## Written task
Retype only what runs from the line with "Ali Benouari, Algérie-Infos : Gaz de" through the end of the entries, exactly and in full, but omit any picture you find.

## Exercise input

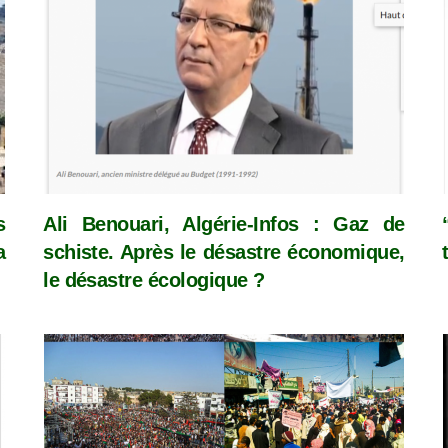
s
Ali Benouari, Algérie-Infos : Gaz de
a
schiste. Après le désastre économique,
le désastre écologique ?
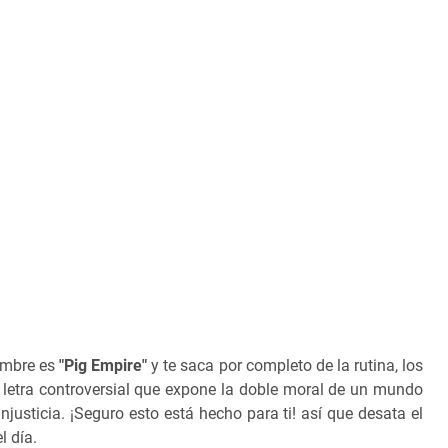
ombre es
"Pig Empire"
y te saca por completo de la rutina, los
letra controversial que expone la doble moral de un mundo
njusticia. ¡Seguro esto está hecho para ti! así que desata el
l día.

## Solution to the problem
Ali Benouari, Algérie-Infos : Gaz de
a
schiste. Après le désastre économique,
le désastre écologique ?
ombre es
"Pig Empire"
y te saca por completo de la rutina, los
letra controversial que expone la doble moral de un mundo
njusticia. ¡Seguro esto está hecho para ti! así que desata el
l día.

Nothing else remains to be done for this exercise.